Obesity is not a choice and making people feel ashamed results only in them feeling worse about themselves, a report by top psychologists says.
It calls for changes in language to reduce stigma, such as saying "a person with obesity" rather than an "obese person".
And it says health professionals should be trained to talk about weight loss in a more supportive way.
A cancer charity's recent ad campaign was criticised for "fat shaming".
Obesity levels rose by 18% in England between 2005 and 2017 and by similar amounts in Scotland, Wales and Northern Ireland.
This means just over one in four UK adults is obese while nearly two-thirds are overweight or obese.
But these increases cannot be explained by a sudden loss of motivation across the UK - it is a lot more complicated than that, according to the British Psychological Society report, which concludes it "is not simply down to an individual's lack of willpower".
Stress and trauma
"The people who are most likely to be an unhealthy weight are those who have a high genetic risk of developing obesity and whose lives are also shaped by work, school and social environments that promote overeating and inactivity," it says.
"People who live in deprived areas often experience high levels of stress, including major life challenges and trauma, often their neighbourhoods offer few opportunities and incentives for physical activity and options for accessing affordable healthy food are limited."

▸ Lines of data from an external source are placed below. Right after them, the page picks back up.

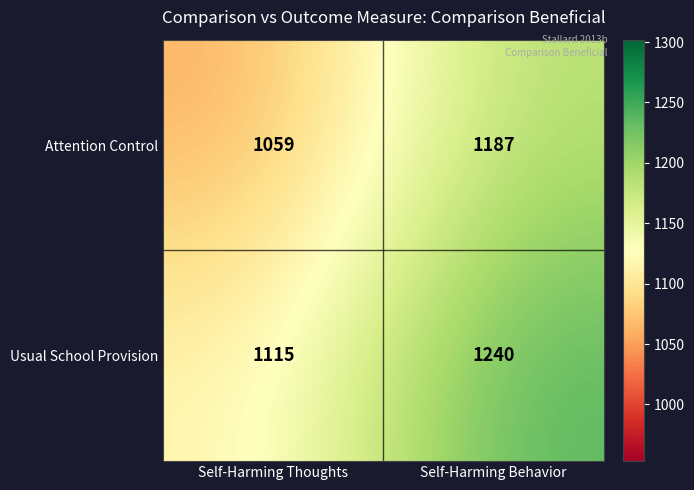

Between Self-Harming Thoughts and Self-Harming Behavior, which series saw the biggest shift?

Attention Control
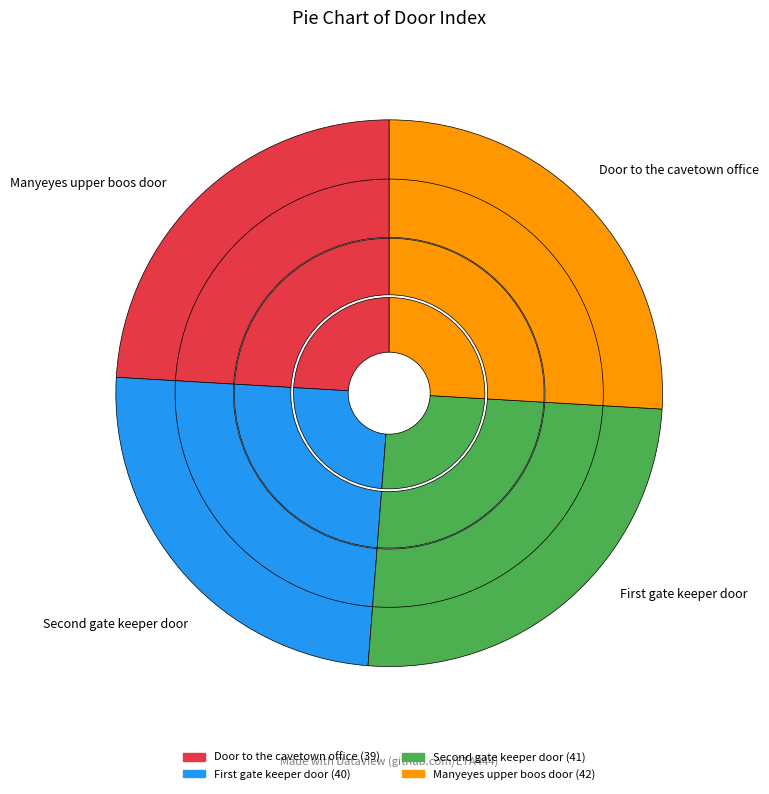

Is there any slice that represents more than half of the pie?

No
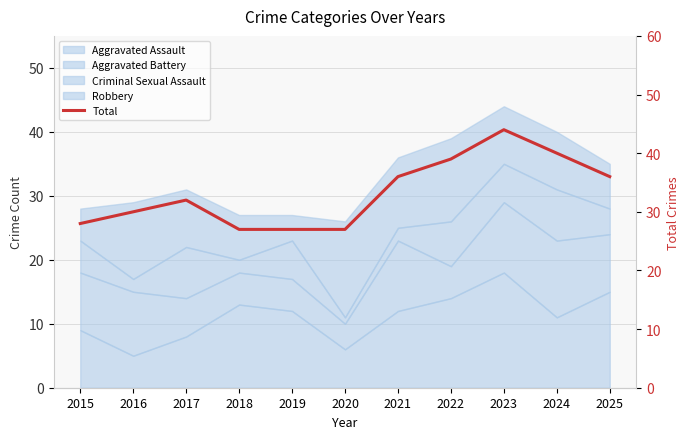

Between 2016 and 2024, which is larger?

2024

Psychological experiences also play a big role, the report says, with up to half of adults attending specialist obesity services having experienced difficulties in childhood.
And stress caused by fat shaming - being made to feel bad about one's weight - by public health campaigns, GPs, nurses and policymakers, often leads to increased eating and more weight gain.
Comedian James Corden recently spoke out against fat shaming, saying: "If making fun of fat people made them lose weight, there'd be no fat kids in schools."
Psychologists can use their expertise to help train health professionals to communicate better on obesity, says Dr Angel Chater, report author and reader in health psychology and behaviour design at the University of Bedfordshire.
"If the treatment for obesity was easy, we wouldn't be here and wouldn't have written this report," she says.
"You might have the best willpower in the world, but if you don't have access to the right food, the right environment, the best start in life... it will be tough."
Learn from smoking
The government should approach the problem of obesity in the same way as smoking, the report says.
British Psychological Society chief executive Sarb Bajwa said: "It has taken action at all levels for decades, from government policy to helping individual smokers, but we are now seeing significant reductions in the level of smoking and the health problems it causes.
"Psychologists have the science and clinical experience to help the health service do the same for obesity.
"We can help, not just by devising ways of helping individuals, but also by advising on public policy which will help create an environment in which people find it easier not to become obese in the first place."
However, the psychologists are not in favour of obesity being classed as a "disease", because, they say, this could take the focus away from behavioural changes that could succeed.